The majority of the gas chambers were destroyed in the days before liberation, so there’s not much left in the way of evidence, but what is there is enough to chill your blood. We entered a concrete room, with scratched walls, adjacent to one which housed a number of giant furnaces. This was the first gas chamber, where they experimented with the chemicals and formulas to get the most efficient dose. It was nothing compared to the one we saw in model form, which could hold up to 2000 people at any one time. The completely crazy thing is that these people (at the start at least) believed they were safe. They believed they were being relocated, rehoused, and that this was part of the process. A shower and medical inspection to check they were healthy. Although even by the firing wall there were bathrooms where prisoners were forced to strip before being taken outside. Everything was so efficient, so calculated. So cold.
A free shuttle bus takes you from Auschwitz 1 to Auschwitz 2, where over 200,000 people would have lived at any one time. Each and every building was constructed by the prisoners themselves, and in fact construction in the camp ceased only one month before the liberation.
Imagining how cold, dirty and rat infested these places must have been it is impossible to imagine how people survived. The fact that there are drawings on the walls…these people must have had an incredible spirit and willpower to go on. Each extra day of life was a mini revolution against those who wanted them dead.
Halfway up the tracks an abandoned carriage offers some context to the conditions most people arrived here in, with each carriage apparently holding up to 70 people. The first stage of selection was to segregate the men from the women and children, before they were then split into those who could work, and those who could not. The latter…anyone elderly or infirm, anyone young or mothers with young children, were sent away instantly, the others were sent to be registered…their belongings taken and a number tattooed on their bodies.
On liberation day it is said the guards disappeared by 11am, but none of the prisoners moved. Would you? When you had seen so many shot and killed? Perhaps this was another trick. It wasn’t until 3pm, when the first Americans and Red Army soldiers arrived that they allowed themselves to believe it was over. We saw photos of survivors who weighed around 25kilos when liberated. Those too weak to make the march to freedom.

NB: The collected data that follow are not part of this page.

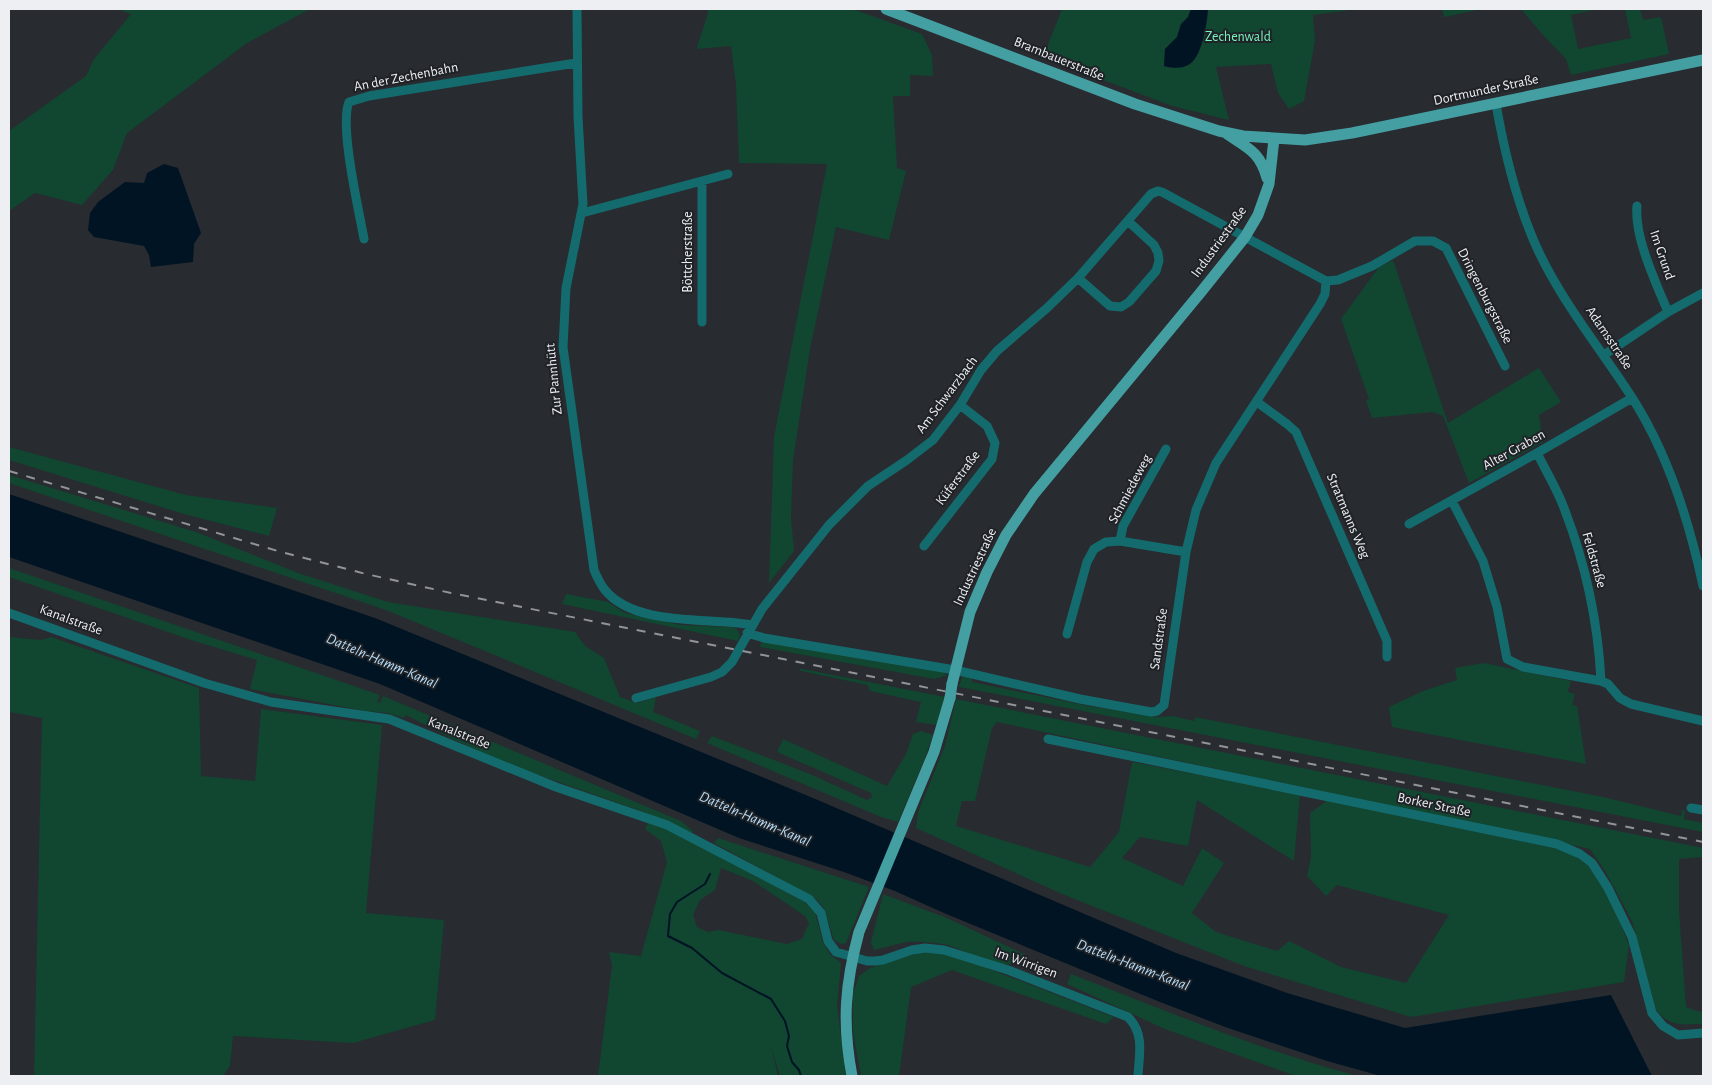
<svg xmlns="http://www.w3.org/2000/svg" width="1712" height="1085" font-family="'Alegreya Sans',sans-serif">
  <style>
    .green { fill: #114631; fill-rule: evenodd }
    .water { fill: #001423 }
    .lines { fill: none; stroke-linecap: round; stroke-linejoin: round }
    .stream { stroke: #001423; stroke-width: 2 }
    .minor { stroke: #146b6d; stroke-width: 9 }
    .major { stroke: #449fa2; stroke-width: 11 }
    .rail { stroke: #929498; stroke-width: 2; stroke-dasharray: 9 9; stroke-linecap: butt }
    .major-bridge { stroke: #449fa2; stroke-width: 11 }
    .labels { text-anchor: middle; dominant-baseline: central; stroke-width: 4; stroke-linejoin: round; paint-order: stroke }
    .park-label { font-size: 14px; fill: #77f6be; stroke: #1f2226 }
    .street-label { font-size: 14px; fill: #edeff2; stroke: #1f2226 }
    .water-label { font-size: 15px; font-style: italic; fill: #b6dcf8; stroke: #1f2226 }
  </style>
  <rect width="100%" height="100%" fill="#282b30"/>
  <path class="green" d="M 117,9 L 310,9 L 247,43 L 127,133 L 113,170 L 82,205 L 35,193 L 9,211 L 9,131 L 86,76 L 94,59 L 131,14 Z
    M 707,9 L 853,9 L 922,34 L 932,55 L 933,76 L 910,75 L 910,96 L 893,96 L 897,168 L 906,171 L 889,240 L 836,227 L 810,349 L 793,460 L 791,518 L 794,551 L 769,583 L 774,437 L 827,164 L 739,163 L 736,85 L 731,46 L 698,49 L 697,47 L 708,13 Z
    M 1062,9 L 1191,9 L 1188,17 L 1181,25 L 1177,37 L 1165,49 L 1164,66 L 1171,68 L 1188,65 L 1207,21 L 1208,9 L 1358,9 L 1313,15 L 1315,41 L 1304,101 L 1289,109 L 1278,93 L 1271,64 L 1216,67 L 1229,120 L 1172,106 L 1043,57 Z
    M 1442,9 L 1482,9 L 1444,17 Z
    M 1521,9 L 1598,9 L 1571,15 L 1578,49 L 1631,38 L 1625,9 L 1640,9 L 1643,20 L 1661,17 L 1669,54 L 1571,75 L 1566,59 L 1542,34 Z
    M 1393,260 L 1448,423 L 1539,368 L 1561,402 L 1539,415 L 1543,442 L 1469,483 L 1443,416 L 1433,412 L 1372,418 L 1366,400 L 1369,399 L 1341,319 L 1379,267 Z
    M 9,447 L 186,495 L 277,508 L 269,536 L 184,514 L 9,460 Z
    M 9,475 L 196,532 L 298,573 L 388,602 L 575,632 L 585,646 L 604,658 L 620,697 L 637,703 L 656,697 L 653,712 L 700,731 L 696,739 L 386,610 L 9,483 Z
    M 9,568 L 380,695 L 377,702 L 380,703 L 383,696 L 681,821 L 693,831 L 692,833 L 641,811 L 507,764 L 453,739 L 406,715 L 404,718 L 387,713 L 365,711 L 250,689 L 257,660 L 191,640 L 9,577 Z
    M 566,594 L 608,602 L 625,613 L 681,625 L 732,627 L 737,629 L 740,635 L 738,641 L 562,604 Z
    M 9,637 L 41,640 L 51,637 L 199,688 L 201,776 L 255,781 L 261,709 L 382,725 L 366,913 L 444,920 L 435,1020 L 353,1043 L 233,1036 L 230,1066 L 223,1076 L 34,1076 L 42,718 L 9,712 Z
    M 762,640 L 936,669 L 948,675 L 934,679 L 760,647 Z
    M 1484,663 L 1571,681 L 1568,692 L 1575,694 L 1572,705 L 1577,706 L 1586,764 L 1392,727 L 1389,707 L 1423,691 L 1457,680 L 1455,668 Z
    M 798,668 L 945,697 L 937,725 L 916,722 L 921,702 L 870,691 L 868,685 L 801,671 Z
    M 962,677 L 972,677 L 972,682 L 1089,706 L 1159,717 L 1173,716 L 1194,721 L 1195,717 L 1603,797 L 1681,816 L 1682,810 L 1685,811 L 1684,819 L 1703,823 L 1703,832 L 970,689 L 959,687 Z
    M 956,699 L 1703,848 L 1703,857 L 1679,859 L 1679,911 L 1686,1007 L 1700,1012 L 1703,1011 L 1703,1024 C 1682,1024 1671,1028 1656,1010 L 1632,921 L 1605,871 L 1590,849 L 997,722 L 992,728 L 975,801 L 962,801 L 956,826 L 1090,867 L 1119,832 L 1132,762 L 1300,794 L 1294,861 L 1197,800 L 1188,846 L 1140,837 L 1122,858 L 1183,886 L 1202,848 L 1224,863 L 1192,913 L 1216,932 L 1277,951 L 1289,941 L 1341,967 L 1406,983 L 1449,915 L 1337,885 L 1326,896 L 1307,876 L 1311,857 L 1310,813 L 1328,800 L 1565,850 L 1589,866 L 1613,904 L 1629,945 L 1624,982 L 1411,1017 L 1244,966 L 1062,894 L 916,828 L 918,812 L 945,746 Z
    M 921,731 L 933,735 L 925,758 L 898,822 L 881,817 L 707,743 L 712,736 L 810,774 L 867,800 L 872,797 L 871,793 L 777,752 L 783,739 L 887,786 L 906,754 L 913,734 Z
    M 648,823 L 673,832 L 805,902 L 815,912 L 823,942 L 830,954 L 841,963 L 837,1006 L 846,1076 L 780,1076 L 771,1047 L 778,1076 L 598,1076 L 612,966 L 609,952 L 641,956 L 667,862 L 661,841 L 645,829 ZM 721,868 L 753,881 L 805,916 L 809,923 L 802,939 L 787,944 L 718,930 L 708,932 L 697,927 L 693,915 L 700,900 L 715,890 Z
    M 718,838 L 869,887 L 846,943 L 841,944 L 834,940 L 824,908 L 816,899 L 714,843 Z
    M 883,894 L 947,918 L 1026,955 C 1011,978 969,952 951,946 C 942,943 918,941 908,942 C 898,943 885,948 874,950 L 871,942 Z
    M 921,952 L 951,954 L 1114,1017 L 1106,1024 L 952,970 L 911,987 L 899,1076 L 861,1076 L 853,1032 L 853,993 L 859,976 L 870,968 Z
    M 1071,974 C 1164,1010 1262,1051 1358,1076 L 1296,1076 L 1165,1029 L 1067,984 Z"/>
  <path class="water" d="M 1191,9 L 1208,9 C 1207,23 1202,59 1188,65 C 1181,69 1171,68 1164,66 L 1165,49 L 1177,37 L 1181,24 L 1188,17 Z
    M 164,164 L 178,168 L 201,233 L 194,244 L 193,262 L 151,267 L 149,255 L 144,246 L 94,237 L 88,230 L 90,213 L 98,202 L 125,182 L 144,183 L 147,173 Z
    M 9,494 L 375,618 L 813,798 L 1176,953 L 1287,993 L 1405,1028 L 1611,995 L 1652,1076 L 1381,1076 L 1327,1061 L 1228,1028 L 1160,1002 L 944,913 L 895,891 L 844,872 L 739,838 L 380,684 L 9,557 Z"/>
  <g class="lines">
    <path class="stream" d="M 710,874 L 705,884 L 677,902 L 670,914 L 668,936 L 692,948 L 722,973 L 771,999 L 785,1021 L 789,1036 L 787,1046 L 792,1062 L 799,1070 L 801,1076"/>
    <path class="minor" d="M 577,9 L 578,117 L 583,204 L 566,288 L 563,347 L 594,570 C 597,577 600,584 605,590 C 635,627 710,617 752,625
      M 1496,104 C 1504,150 1515,196 1533,239 C 1557,296 1598,345 1631,396 C 1668,453 1689,520 1703,586
      M 702,181 L 702,322
      M 1637,206 C 1634,237 1656,283 1668,312
      M 582,213 L 728,174
      M 364,239 C 359,211 339,125 349,102 L 369,96 L 406,90 L 576,63
      M 1078,278 L 1110,306 L 1121,307 L 1129,302 L 1156,271 L 1159,261 L 1158,253 L 1154,245 L 1128,221
      M 1326,281 L 1338,280 L 1372,266 L 1415,241 L 1433,241 L 1446,248 L 1505,366
      M 1604,355 L 1668,312 L 1703,293
      M 1257,402 L 1287,424 L 1296,432 L 1387,641 L 1387,657
      M 1537,453 C 1546,471 1557,489 1564,508 C 1586,565 1598,621 1601,681
      M 1452,501 L 1483,561 L 1497,607 L 1507,659 L 1523,667 L 1601,681 L 1608,684 L 1620,698 L 1631,704 L 1703,721
      M 1409,524 L 1537,453 L 1632,398
      M 1120,541 L 1123,526 L 1166,449
      M 924,546 L 992,459 L 995,443 L 987,426 L 960,405
      M 9,613 L 204,683 L 271,702 L 389,719 L 556,787 L 667,825 L 809,899 L 821,913 L 828,941 L 836,952 L 867,961 L 875,961 L 883,960 L 912,950 L 925,948 L 944,950 L 1008,970 L 1128,1017 C 1145,1034 1139,1055 1138,1076
      M 1067,634 L 1087,562 L 1094,549 L 1106,542 L 1120,541 L 1186,552
      M 636,698 L 711,677 L 722,672 L 732,662 L 762,609 L 829,525 L 868,486 L 907,460 L 933,440 L 960,405 L 981,370 L 997,351 L 1047,308 L 1078,278 L 1151,194 L 1158,191 L 1162,192 L 1326,281 L 1325,294 L 1320,304 L 1216,463 L 1196,510 L 1186,552 L 1164,705 L 1157,711 L 1151,712 L 1080,699 L 955,670 L 764,638 L 747,633
      M 1048,739 L 1557,844 L 1580,854 L 1592,863 L 1608,888 L 1632,937 L 1652,1013 L 1663,1026 L 1678,1035 L 1703,1033
      M 1691,808 L 1703,810"/>
    <path class="major" d="M 886,9 L 1135,104 L 1219,131 L 1243,136 L 1305,140 L 1352,133 L 1703,60
      M 1227,134 C 1248,148 1260,152 1267,178
      M 952,684 L 970,612 L 987,572 L 1006,535 L 1034,494 L 1201,292 L 1245,237 L 1258,215 L 1269,184 L 1274,139
      M 852,1076 C 842,1023 845,984 859,932 L 934,752 L 950,698"/>
    <path class="rail" d="M 9,471 L 281,552 L 366,574 L 451,593 L 1703,842"/>
    <path class="major-bridge" d="M 950,698 L 952,684"/>
  </g>
  <g class="labels">
    <g class="park-label">
      <text x="1238" y="37">Zechenwald</text>
    </g>
    <g class="street-label">
      <text transform="translate(1059 59) rotate(22)">Brambauerstraße</text>
      <text transform="translate(406 77) rotate(-11)">An der Zechenbahn</text>
      <text transform="translate(1486 90) rotate(-12)">Dortmunder Straße</text>
      <text transform="translate(1219 242) rotate(-54)">Industriestraße</text>
      <text transform="translate(688 252) rotate(-90)">Böttcherstraße</text>
      <text transform="translate(1662 255) rotate(71)">Im Grund</text>
      <text transform="translate(1485 296) rotate(63)">Dringenburgstraße</text>
      <text transform="translate(1609 338) rotate(56)">Adamsstraße</text>
      <text transform="translate(554 379) rotate(-96)">Zur Pannhütt</text>
      <text transform="translate(947 395) rotate(-53)">Am Schwarzbach</text>
      <text transform="translate(1514 450) rotate(-29)">Alter Graben</text>
      <text transform="translate(958 478) rotate(-53)">Küferstraße</text>
      <text transform="translate(1130 489) rotate(-62)">Schmiedeweg</text>
      <text transform="translate(1348 516) rotate(67)">Stratmanns Weg</text>
      <text transform="translate(1594 560) rotate(74)">Feldstraße</text>
      <text transform="translate(975 567) rotate(-65)">Industriestraße</text>
      <text transform="translate(71 620) rotate(20)">Kanalstraße</text>
      <text transform="translate(1159 639) rotate(-82)">Sandstraße</text>
      <text transform="translate(459 733) rotate(22)">Kanalstraße</text>
      <text transform="translate(1434 805) rotate(12)">Borker Straße</text>
      <text transform="translate(1026 963) rotate(20)">Im Wirrigen</text>
    </g>
    <g class="water-label">
      <text transform="translate(382 661) rotate(23)">Datteln-Hamm-Kanal</text>
      <text transform="translate(755 819) rotate(23)">Datteln-Hamm-Kanal</text>
      <text transform="translate(1133 965) rotate(21)">Datteln-Hamm-Kanal</text>
    </g>
  </g>
  <rect width="1712" height="1085" fill="none" stroke="#edeff2" stroke-width="20"/>
</svg>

I’m glad I came, that I can now at least comprehend the size and brutality of this place. It was so cold, even on a sunny day in spring, with heaters on…what must it have been like in midwinter? How bleak. I would like to come back again and visit with a guide who could offer more context to the exhibits and stories behind the photos and faces we saw.
Even after the bus journey home we were in need of quiet contemplation time that evening, before our night train to Budapest. We decided to visit the Jewish quarter, and soon found ourselves in a funky bar enjoying a vodka (or two…ok, maybe four).
The incredible stories of survival, revolution and strength I have seen and read today will stay with me for a long long time to come. So to each and every one who died, lived, lost or remembers…I say nastrovia. Bottoms up.